Nova Scotia

Acadia University says it will discipline student partygoers

The university says discipline could include sanctions, suspension or expulsion.

Discipline could include sanctions, suspensions or expulsions

Students from Acadia University took their homecoming celebrations off campus Saturday night, roaming around the town's streets, raising the ire of some in the community and attention from police. (Submitted by Angie Jenkins)

Acadia University says it is planning to discipline any students who participated in large Saturday night gatherings that saw crowds of unmasked individuals milling about residential streets in Wolfville, N.S.

"It could be sanctions, discipline, suspension or expulsion," said Ian Murray, Acadia's executive director for university communications, in an interview Monday.

He made the comments after a weekly meeting that takes place with officials from the university, the town, local police, the student union and other representatives from the community, including landlords.

The university is planning to discipline anyone who broke laws, town bylaws or COVID-19 protocols, such as exceeding gathering limits.

"There is a system that we have in place, a process that we kick into place where our student services staff will meet with students and review the event to determine what the best way forward is," said Murray.

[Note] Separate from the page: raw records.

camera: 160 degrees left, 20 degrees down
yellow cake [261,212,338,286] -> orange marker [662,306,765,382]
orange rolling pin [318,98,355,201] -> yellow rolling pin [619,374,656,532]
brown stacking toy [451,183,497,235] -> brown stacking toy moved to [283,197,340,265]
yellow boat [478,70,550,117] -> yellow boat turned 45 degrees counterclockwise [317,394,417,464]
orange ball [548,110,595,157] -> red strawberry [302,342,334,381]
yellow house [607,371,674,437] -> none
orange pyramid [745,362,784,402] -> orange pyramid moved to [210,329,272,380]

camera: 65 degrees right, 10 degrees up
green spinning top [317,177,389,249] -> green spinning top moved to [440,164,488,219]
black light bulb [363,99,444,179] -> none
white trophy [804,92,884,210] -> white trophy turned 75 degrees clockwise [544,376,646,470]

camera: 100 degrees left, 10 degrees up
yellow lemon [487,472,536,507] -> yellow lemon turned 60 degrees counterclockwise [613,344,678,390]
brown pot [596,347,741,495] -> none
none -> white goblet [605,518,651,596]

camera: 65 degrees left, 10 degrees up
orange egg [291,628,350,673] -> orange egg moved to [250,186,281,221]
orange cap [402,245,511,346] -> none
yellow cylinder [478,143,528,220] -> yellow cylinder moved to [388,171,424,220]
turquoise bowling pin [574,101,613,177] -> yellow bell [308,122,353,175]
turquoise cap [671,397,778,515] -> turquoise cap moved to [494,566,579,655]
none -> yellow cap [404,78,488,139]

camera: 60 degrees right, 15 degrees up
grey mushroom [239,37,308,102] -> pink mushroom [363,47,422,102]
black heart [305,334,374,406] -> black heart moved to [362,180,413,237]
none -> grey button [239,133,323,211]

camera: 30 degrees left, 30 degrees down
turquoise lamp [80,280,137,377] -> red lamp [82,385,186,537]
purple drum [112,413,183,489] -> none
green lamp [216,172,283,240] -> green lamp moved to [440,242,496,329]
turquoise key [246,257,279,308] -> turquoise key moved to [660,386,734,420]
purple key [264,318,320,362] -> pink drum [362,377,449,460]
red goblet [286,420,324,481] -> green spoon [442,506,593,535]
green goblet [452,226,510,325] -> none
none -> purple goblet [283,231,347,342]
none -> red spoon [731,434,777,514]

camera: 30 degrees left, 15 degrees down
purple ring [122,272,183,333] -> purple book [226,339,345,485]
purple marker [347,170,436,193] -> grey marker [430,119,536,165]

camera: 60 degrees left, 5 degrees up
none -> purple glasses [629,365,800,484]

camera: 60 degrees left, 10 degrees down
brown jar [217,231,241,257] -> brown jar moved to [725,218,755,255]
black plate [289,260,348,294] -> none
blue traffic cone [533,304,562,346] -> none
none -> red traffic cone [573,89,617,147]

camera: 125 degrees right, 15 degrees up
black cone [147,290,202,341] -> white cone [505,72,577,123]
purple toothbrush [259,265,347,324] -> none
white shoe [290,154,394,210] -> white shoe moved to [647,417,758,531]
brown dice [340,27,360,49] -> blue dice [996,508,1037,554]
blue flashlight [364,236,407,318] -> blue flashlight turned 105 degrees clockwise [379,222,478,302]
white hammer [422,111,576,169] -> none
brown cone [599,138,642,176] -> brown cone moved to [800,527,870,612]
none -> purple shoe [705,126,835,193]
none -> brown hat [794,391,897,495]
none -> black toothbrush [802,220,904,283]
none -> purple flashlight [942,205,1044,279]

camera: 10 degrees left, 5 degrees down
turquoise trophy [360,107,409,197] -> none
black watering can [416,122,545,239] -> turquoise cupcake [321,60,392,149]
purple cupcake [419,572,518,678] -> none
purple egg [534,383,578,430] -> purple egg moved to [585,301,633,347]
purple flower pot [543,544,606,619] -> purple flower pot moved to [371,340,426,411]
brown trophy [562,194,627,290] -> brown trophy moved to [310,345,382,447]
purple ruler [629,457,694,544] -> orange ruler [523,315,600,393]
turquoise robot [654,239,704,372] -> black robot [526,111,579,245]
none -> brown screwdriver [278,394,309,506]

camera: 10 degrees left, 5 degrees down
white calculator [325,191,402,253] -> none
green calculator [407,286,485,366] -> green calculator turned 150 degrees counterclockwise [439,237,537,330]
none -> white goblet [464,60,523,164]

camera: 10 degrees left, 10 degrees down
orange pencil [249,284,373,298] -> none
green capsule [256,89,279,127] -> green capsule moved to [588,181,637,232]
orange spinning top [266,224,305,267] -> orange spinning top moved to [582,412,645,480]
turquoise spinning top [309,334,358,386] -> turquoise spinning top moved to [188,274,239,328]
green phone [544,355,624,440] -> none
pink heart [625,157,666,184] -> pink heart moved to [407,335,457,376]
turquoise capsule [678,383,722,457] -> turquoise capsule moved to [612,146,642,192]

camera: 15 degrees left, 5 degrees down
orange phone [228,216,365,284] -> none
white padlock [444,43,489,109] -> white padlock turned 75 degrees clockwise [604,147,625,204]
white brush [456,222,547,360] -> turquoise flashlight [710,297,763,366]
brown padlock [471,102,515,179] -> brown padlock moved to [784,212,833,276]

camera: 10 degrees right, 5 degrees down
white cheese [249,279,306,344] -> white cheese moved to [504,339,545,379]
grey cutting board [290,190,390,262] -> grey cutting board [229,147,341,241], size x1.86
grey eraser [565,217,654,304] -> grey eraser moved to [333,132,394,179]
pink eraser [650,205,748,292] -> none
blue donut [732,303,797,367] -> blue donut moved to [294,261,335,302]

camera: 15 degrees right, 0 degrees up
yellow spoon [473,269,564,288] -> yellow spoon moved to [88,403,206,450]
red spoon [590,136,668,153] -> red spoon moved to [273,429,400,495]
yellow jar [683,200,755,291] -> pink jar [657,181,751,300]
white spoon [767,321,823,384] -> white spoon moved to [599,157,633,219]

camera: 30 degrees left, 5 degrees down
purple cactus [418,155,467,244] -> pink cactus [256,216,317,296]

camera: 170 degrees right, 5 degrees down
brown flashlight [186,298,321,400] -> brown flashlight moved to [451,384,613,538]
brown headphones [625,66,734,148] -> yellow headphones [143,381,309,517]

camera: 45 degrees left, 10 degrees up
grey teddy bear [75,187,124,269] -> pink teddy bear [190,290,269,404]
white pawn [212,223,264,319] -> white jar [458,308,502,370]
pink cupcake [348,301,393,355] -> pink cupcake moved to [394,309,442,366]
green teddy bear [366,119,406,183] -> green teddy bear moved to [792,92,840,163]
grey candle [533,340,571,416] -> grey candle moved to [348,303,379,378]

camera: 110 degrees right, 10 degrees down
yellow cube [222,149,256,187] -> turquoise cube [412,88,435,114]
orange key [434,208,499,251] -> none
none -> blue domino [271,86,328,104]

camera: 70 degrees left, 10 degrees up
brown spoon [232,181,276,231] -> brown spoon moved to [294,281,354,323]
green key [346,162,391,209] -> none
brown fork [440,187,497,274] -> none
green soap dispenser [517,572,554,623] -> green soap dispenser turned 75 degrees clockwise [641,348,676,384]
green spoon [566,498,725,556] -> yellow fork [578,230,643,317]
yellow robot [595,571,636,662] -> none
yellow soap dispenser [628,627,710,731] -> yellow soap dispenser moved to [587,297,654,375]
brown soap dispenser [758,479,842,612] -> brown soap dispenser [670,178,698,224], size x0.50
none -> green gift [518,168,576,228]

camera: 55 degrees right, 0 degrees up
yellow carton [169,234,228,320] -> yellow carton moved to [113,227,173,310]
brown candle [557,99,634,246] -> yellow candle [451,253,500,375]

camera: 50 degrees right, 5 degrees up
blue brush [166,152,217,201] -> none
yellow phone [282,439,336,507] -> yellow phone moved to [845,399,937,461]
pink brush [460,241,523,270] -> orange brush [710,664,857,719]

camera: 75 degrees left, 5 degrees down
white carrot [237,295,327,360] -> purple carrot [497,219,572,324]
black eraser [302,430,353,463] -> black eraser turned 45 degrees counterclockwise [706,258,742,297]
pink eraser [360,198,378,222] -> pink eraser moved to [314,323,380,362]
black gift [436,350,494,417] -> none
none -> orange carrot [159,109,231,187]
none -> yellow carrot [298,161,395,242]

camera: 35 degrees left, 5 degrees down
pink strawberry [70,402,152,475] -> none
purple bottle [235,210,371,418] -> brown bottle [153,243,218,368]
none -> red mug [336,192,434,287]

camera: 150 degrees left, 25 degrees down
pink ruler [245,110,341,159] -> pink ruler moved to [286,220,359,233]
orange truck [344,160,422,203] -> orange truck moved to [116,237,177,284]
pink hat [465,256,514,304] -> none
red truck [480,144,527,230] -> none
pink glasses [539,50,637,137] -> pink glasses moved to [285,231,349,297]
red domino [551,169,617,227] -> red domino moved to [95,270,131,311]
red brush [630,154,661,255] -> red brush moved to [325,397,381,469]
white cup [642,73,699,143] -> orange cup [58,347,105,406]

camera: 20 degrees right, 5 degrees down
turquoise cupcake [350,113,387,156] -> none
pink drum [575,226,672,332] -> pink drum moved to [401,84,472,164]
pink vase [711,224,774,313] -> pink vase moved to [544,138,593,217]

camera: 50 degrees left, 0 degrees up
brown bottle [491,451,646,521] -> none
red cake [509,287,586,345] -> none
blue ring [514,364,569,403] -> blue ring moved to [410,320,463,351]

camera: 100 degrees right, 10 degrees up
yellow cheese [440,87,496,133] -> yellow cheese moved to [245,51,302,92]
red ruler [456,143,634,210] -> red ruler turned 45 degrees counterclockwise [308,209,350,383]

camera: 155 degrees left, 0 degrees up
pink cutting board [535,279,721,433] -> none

RCMP issued 27 tickets under the Liquor Control Act. One person was arrested and held in custody overnight. Four fines were issued for excessive noise.

Some residents are fed up with student partying

Angie Oreanna-Jenkins lives in an area where a large crowd of students partied on the street.

"I want to see disciplinary action and I want to see the university actually do something to prevent this from happening," she said.

"Not only is it a public health concern, but there was damage to community property and people's property and people could not sleep."

The parties resulted in multiple arrests and many charges being laid.

Jenkins said she felt scared as the crowd grew louder and some people started yelling profanities.

"The energy was really ramped up," she said. "It was a really dark feeling, it was awful."

'Stupidity fuelled by alcohol happens on a regular basis'

Bob Lutes is a Wolfville resident and former lawyer who represents citizens at the weekly meeting.

"In some parts of town, the stupidity fuelled by alcohol happens on a regular basis," he said.

Lutes said it's hard to make progress through the meetings because so many stakeholders are involved.

"Each of the parties involved — the university, the town, the RCMP — they all have their own jobs and rules and regulations and there's multiple people involved, so to try and get everybody on the same page is a challenge," he said.

The university said identifying the people who attended the parties will take a lot of effort. They will be liaising with the RCMP to help them determine disciplinary measures.